Ich frage mich nun, ob sich etwas an meinem Geschmacksempfinden geändert hat oder ob ich mich innerlich dagegen stelle – nein, das bin bestimmt nicht ICH, das ist irgendjemand in mir, irgendjemand vielleicht, eine, die keine Migräne riskieren möchte. ICH hingegen, ICH möchte durchaus eine Migräne riskieren und wissen, was von der Verbotsliste ich alles essen kann. Sicherlich spricht mein Organismus nicht auf jeden einzelnen dieser potenziellen Trigger an, entsprechend gibt es da unausgeschöpfte Potenziale kulinarischer Genüsse. Und die will ich keinesfalls missen. Oder?

Konsequenz und so…

Im Moment lässt meine Konsequenz bei der Migränediät ein bisschen zu wünschen übrig. Ein weiterer Erdbeerspaß mit Schlagsahne oder vor ein paar Tagen als ich dem frisch gebackenen Brot aus dem Ofen nicht widerstehen konnte. Dann das Roastbeef, das der geschätzte Lebenspartner vom Italiener mitgebracht hat. Es soll italienisches Roastbeef sein. Hm, klingt nicht so, als ob es frisch wäre. Es zerfastert auch so wunderbar und zergeht auf der Zunge.

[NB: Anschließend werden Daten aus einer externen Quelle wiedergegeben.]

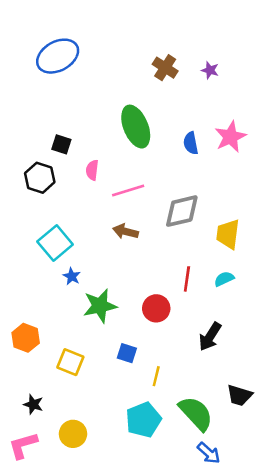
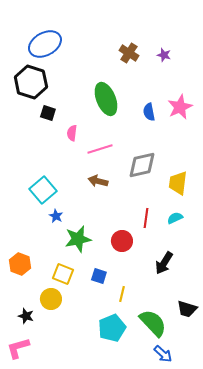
black hexagon: (40, 178) -> (31, 82), moved, size x1.4
yellow square: (70, 362) -> (63, 274), moved
yellow circle: (73, 434) -> (51, 299), moved

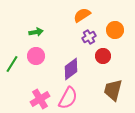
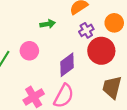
green arrow: (36, 32) -> (48, 24), moved
red circle: (103, 56) -> (101, 51), size x1.6

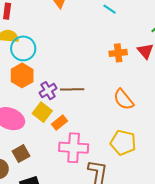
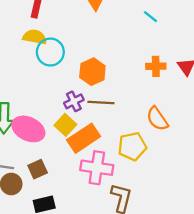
orange hexagon: (22, 75) -> (92, 72), moved
orange rectangle: (60, 123) -> (84, 138), size x1.8
yellow pentagon: (123, 143) -> (132, 146), moved, turned -30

Ich fürchte, das ist entweder zu abgehangen und damit steigt das Tyramin-Risiko oder es ist doch etwas drin, um das Fleisch haltbarer zu machen (schließlich muss es aus Italien erst mal in die USA kommen). Wie auch immer – es war köstlich und ich habe es auch gegessen die letzten Tage. Migräne gabs bisher keine, allerdings spüre ich meinen Kopf wieder ein bisschen, dieses seltsame Entzündungsgefühl ohne dass ich wirklich Kopfschmerzen hätte. Ich werde jetzt wieder konsequenter sein, seufzt.